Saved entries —
== == ==
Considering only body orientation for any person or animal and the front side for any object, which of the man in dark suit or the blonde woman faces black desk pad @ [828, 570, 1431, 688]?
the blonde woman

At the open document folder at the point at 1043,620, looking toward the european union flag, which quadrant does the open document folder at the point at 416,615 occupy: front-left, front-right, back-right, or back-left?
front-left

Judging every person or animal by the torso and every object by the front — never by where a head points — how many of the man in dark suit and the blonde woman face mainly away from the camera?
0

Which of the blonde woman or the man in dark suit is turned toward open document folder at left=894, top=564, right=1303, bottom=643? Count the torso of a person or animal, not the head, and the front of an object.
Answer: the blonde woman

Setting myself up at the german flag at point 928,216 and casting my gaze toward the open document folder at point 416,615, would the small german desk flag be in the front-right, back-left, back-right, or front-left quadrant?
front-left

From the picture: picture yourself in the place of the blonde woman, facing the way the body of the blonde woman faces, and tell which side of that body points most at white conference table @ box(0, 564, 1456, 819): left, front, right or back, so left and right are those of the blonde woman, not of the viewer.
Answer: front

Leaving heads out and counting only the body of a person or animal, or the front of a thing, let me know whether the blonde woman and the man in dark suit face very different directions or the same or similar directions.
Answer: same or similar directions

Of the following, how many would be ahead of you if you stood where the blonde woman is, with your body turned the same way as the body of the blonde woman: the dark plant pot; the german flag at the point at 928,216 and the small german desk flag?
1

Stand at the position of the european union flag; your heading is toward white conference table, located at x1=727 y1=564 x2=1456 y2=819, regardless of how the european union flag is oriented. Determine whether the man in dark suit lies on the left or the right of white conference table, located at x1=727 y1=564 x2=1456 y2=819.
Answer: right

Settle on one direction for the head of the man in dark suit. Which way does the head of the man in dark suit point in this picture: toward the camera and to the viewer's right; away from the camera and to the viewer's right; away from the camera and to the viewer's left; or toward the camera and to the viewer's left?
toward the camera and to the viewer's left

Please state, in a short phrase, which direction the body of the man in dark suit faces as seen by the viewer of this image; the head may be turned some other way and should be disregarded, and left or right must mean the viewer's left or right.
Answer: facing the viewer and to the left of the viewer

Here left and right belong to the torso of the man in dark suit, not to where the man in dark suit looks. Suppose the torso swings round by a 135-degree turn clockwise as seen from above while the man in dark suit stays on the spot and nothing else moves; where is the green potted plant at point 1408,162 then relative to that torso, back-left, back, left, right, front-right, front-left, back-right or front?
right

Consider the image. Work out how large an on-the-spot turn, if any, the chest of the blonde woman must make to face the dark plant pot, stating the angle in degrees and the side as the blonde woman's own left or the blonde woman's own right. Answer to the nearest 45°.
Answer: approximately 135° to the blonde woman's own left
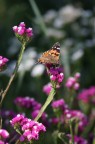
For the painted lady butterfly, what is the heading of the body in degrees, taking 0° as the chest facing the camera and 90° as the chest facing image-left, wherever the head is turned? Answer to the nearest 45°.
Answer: approximately 270°
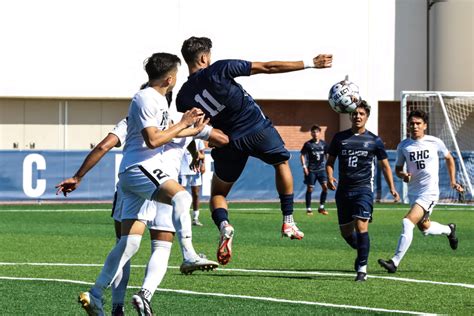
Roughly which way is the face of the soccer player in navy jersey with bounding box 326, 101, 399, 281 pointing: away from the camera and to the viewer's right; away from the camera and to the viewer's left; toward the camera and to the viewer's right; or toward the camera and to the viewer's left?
toward the camera and to the viewer's left

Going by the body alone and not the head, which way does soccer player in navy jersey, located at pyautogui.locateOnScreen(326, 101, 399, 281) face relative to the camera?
toward the camera

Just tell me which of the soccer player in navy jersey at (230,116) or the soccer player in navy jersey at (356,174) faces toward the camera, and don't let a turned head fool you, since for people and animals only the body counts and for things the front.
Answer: the soccer player in navy jersey at (356,174)

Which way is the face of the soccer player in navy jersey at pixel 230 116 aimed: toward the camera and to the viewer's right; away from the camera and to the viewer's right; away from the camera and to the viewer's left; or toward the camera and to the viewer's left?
away from the camera and to the viewer's right

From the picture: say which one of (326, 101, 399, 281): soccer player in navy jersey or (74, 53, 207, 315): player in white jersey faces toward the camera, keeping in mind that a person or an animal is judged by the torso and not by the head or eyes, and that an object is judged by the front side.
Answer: the soccer player in navy jersey

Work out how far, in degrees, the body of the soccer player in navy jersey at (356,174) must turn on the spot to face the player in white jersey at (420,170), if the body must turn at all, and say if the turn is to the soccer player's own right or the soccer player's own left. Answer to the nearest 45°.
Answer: approximately 135° to the soccer player's own left

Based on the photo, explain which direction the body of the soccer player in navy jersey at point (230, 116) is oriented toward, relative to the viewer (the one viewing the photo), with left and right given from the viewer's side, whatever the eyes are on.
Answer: facing away from the viewer and to the right of the viewer
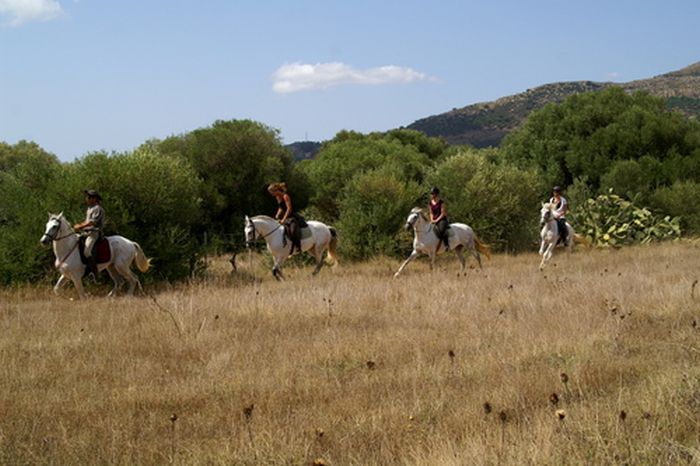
== == ==
Exercise details —
Rewrite all of the data above as a numbered list, leaving out the blank lines and the pictures.

Output —
1. Considering only body orientation for any person or animal and the front side for any object, which of the man in dark suit or the blonde woman faces black desk pad @ [828, 570, 1431, 688]?
2. the blonde woman
3. At the open document folder at the point at 1043,620, looking toward the european union flag, which quadrant does the open document folder at the point at 416,615 occupy: front-left, front-right, back-right, or back-left?
4. front-left
5. Judging every person or animal by the torso and every object by the front — never by where a head points — how many of the man in dark suit and the blonde woman face mainly away from the camera?
6. 0
7. Which of the blonde woman or the man in dark suit is turned toward open document folder at left=894, top=564, right=1303, bottom=643? Count the torso of a person or animal, not the head, and the front of an object.
8. Answer: the blonde woman
9. Setting myself up at the german flag at point 928,216 and casting my gaze toward the open document folder at point 416,615, would the small german desk flag be in the front-right, back-left, back-right, or front-left quadrant?
10. front-left
11. From the picture: picture yourself in the place of the blonde woman, facing the way the body of the blonde woman faces, and tell which side of that body points most at white conference table @ box(0, 564, 1456, 819): left, front, right or back, so left and right are those of the blonde woman, not of the viewer.
12. Answer: front
13. Leaving heads out and counting only the body of a person or animal, or the front of a thing, let me know whether the blonde woman and the man in dark suit face very different directions or the same or similar directions.
14. Answer: same or similar directions
15. Of the following, how many would be ahead of you if you stood where the blonde woman is, with your body turned the same way as the body of the blonde woman: the dark plant pot; the german flag at the point at 928,216 and the small german desk flag?
16. 1
17. Stand at the position of the european union flag; your heading is toward white conference table, located at x1=727 y1=564 x2=1456 y2=819, regardless of how the european union flag is oriented. Determine whether the man in dark suit lies on the left or the right of white conference table, located at x1=727 y1=564 x2=1456 y2=819.
18. Answer: right
19. Settle on one direction for the head of the man in dark suit. Which way does the head of the man in dark suit point in this picture: toward the camera and to the viewer's right; away from the camera and to the viewer's right; away from the camera and to the viewer's left; or toward the camera and to the viewer's left?
20. toward the camera and to the viewer's left
21. Please state, in a short phrase, which direction the body of the man in dark suit faces as seen by the viewer of this image; the head may be turned some other way and should be disregarded, and left or right must mean the viewer's left or right.
22. Answer: facing the viewer and to the left of the viewer
23. Here left and right belong to the torso of the man in dark suit, not to where the man in dark suit looks. Suppose the torso swings round by a 135-degree turn clockwise as seen from above while the man in dark suit stays on the spot and nothing else moves; where is the green potted plant at point 1408,162 then relative to that torso, back-left, back, left, right, front-right, front-left, back-right or front?
24. right
25. Consider the image. Work out how large an on-the-spot turn, if any, the chest of the blonde woman must make to face the dark plant pot, stating the angle in degrees and the side as the blonde woman's own left or the blonde woman's own right. Answer to the nearest 45°.
26. Answer: approximately 135° to the blonde woman's own left
27. For the painted lady butterfly, what is the heading of the body in degrees, taking 0° as the chest facing the camera and 90° as the chest facing image-left, wherever the head is turned? Answer to the nearest 45°.
28. Answer: approximately 270°
29. Roughly which way is the face of the soccer player in navy jersey with bounding box 326, 101, 399, 281 pointing: away from the camera and to the viewer's right; away from the camera and to the viewer's left; toward the camera and to the viewer's right; or toward the camera and to the viewer's left?
30. toward the camera and to the viewer's left
31. Going by the body alone and not the head, which way does soccer player in navy jersey, located at pyautogui.locateOnScreen(326, 101, 399, 281) face relative to the camera?
32. toward the camera
33. Just tell me which of the soccer player in navy jersey at (230,116) or the soccer player in navy jersey at (356,174) faces toward the camera, and don't let a turned head fool you, since for people and animals only the body counts and for things the front.
34. Answer: the soccer player in navy jersey at (356,174)
35. Which way is the face of the soccer player in navy jersey at pixel 230 116 aimed: toward the camera and to the viewer's right; away from the camera and to the viewer's right; away from the camera and to the viewer's left; or toward the camera and to the viewer's left?
36. away from the camera and to the viewer's right
37. From the picture: say which one of (326, 101, 399, 281): soccer player in navy jersey or (74, 53, 207, 315): player in white jersey faces toward the camera, keeping in mind that a person or an animal is judged by the torso and not by the head or eyes, and that an object is judged by the front side.
38. Answer: the soccer player in navy jersey
39. Work out how far, in degrees, the body of the soccer player in navy jersey at (356,174) must turn on the spot to face the player in white jersey at (420,170), if the body must turn at all, and say if the turn is to the soccer player's own right or the soccer player's own left. Answer to the nearest 45°.
40. Answer: approximately 135° to the soccer player's own left
41. Based on the photo, explain which direction the body of the soccer player in navy jersey at point (230, 116) is oriented toward, relative to the viewer (the one viewing the photo), with left and right given from the viewer's side, whatever the eyes are on.
42. Answer: facing away from the viewer and to the right of the viewer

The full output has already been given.